Kogarah MP Mr Minns is facing off against former party head Michael Daley in a battle for the role of state opposition leader.
The role was left vacant on Friday when Jodi McKay quit, alleging she was "destabilised" from within.
"Of course I promise no recriminations," Mr Minns told Sky News on Tuesday. But he stopped short of promising Mr Daley a spot on the frontbench, saying it would be presumptuous.
Mr Minns said he was "keen to give peace a chance" in his conversations with Mr Daley.
But he said he could not tell his challenger to withdraw his nomination to avoid a damaging election contest.
"He's got every right to put his hand up, as do I," Mr Minns said.
The looming battle has been framed as a contest between young and old.
Mr Daley on Sunday confirmed he'd ask for a second chance at being leader, while Mr Minns on Monday said he would bid for the job for the third time in as many years.
Unless one steps aside, the men's ambitions will force the party to hold a lengthy and potentially bruising ballot. Labor party rules require the caucus and the rank-and-file members to vote if more than one person contends.
Mr Daley and Mr Minns have competed for the role before, in November 2018, when Mr Daley became party leader for a short-lived four months.

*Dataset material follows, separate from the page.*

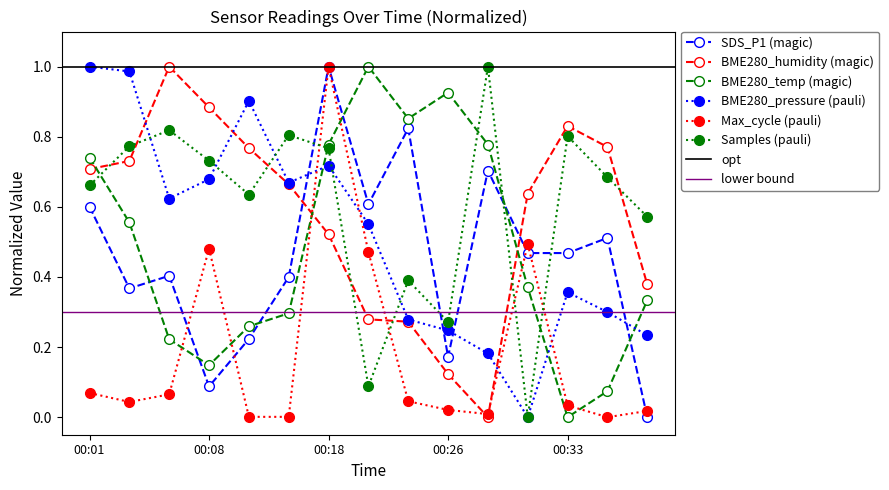

After their last crossing, which series has the higher values: BME280_pressure or SDS_P1?

BME280_pressure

Mr Minns on Monday said he's confident this time will be different.
The 41-year-old MP said on Tuesday the opposition had a long road ahead of it to topple the popular Berejiklian government in 2023.
He's focusing on putting forward "positive solutions" for NSW, rather than just attacking the government.
Labor "doesn't have to oppose everything the government does," he said.
Mr Minns is arguing the leadership needs a complete reset, saying it's time for fresh ideas and generational change.
Mr Daley, 55, served as a minister when the party was last in government. Ms McKay is also a former government minister.
"I'm not a member of the previous Labor government, but I will put to my colleagues that that's a good thing," Mr Minns told reporters.
"We're in our 10th year of opposition and something has to change - that change should be generational."
But in reality, both men face significant stumbling blocks on their path to the leadership.
Mr Minns is tarnished by accusations from other party figures that he orchestrated Ms McKay's downfall.
On the other hand, Mr Daley's nomination has drawn the ire of Asian-Australian party members and officials, with a group crafting a joint statement opposing his candidacy over racist comments he made in 2019.
Mr Daley was filmed speaking about people from Asia with PhDs taking jobs from young Australians.
He apologised again on Monday, saying it was a "stupid" "throw-away line" and he didn't mean it.